さらに深刻なケースでは、自己認識や意思決定に関わる前頭前野に影響を及ぼし、現実の自分と理想化された自己像との乖離から、身体イメージの歪みが生じる可能性もあるという。

 

SNSと自己肯定感──10歳から始まる「自信の喪失」

こうした流行や加工フィルターの影響は大人だけでなく、10歳前後の女児にも及んでいる。『The Girls' Index 2023』によれば、自己肯定感の低下が深刻化しており、その年齢層の少女たちがすでに「自分に自信がない」と感じ始めているという。

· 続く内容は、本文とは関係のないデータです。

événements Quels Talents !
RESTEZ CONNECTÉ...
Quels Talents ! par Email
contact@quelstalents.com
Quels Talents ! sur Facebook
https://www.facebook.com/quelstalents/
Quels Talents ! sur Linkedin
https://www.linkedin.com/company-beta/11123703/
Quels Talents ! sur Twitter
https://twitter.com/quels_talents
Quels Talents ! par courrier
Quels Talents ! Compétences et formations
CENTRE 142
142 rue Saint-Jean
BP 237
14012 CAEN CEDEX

2017年には、日常的に「悲しい」「憂うつ」と感じていた小学校高学年の女子はわずか5%だったが、2023年には15%に増加。自己肯定感も6年間で86%から68%へと大きく低下している。

美の基準がSNSで変化する中、こうしたデジタルツールや流行が自己認識やメンタルヘルスに与える影響について、研究者は引き続き調査している。

【参考文献】

Jones, B. C., Little, A. C., & Perrett, D. I. (2003). Why are symmetrical faces attractive? In Advances in psychology research, Vol. 19 (pp. 145-166). Nova Science Publishers.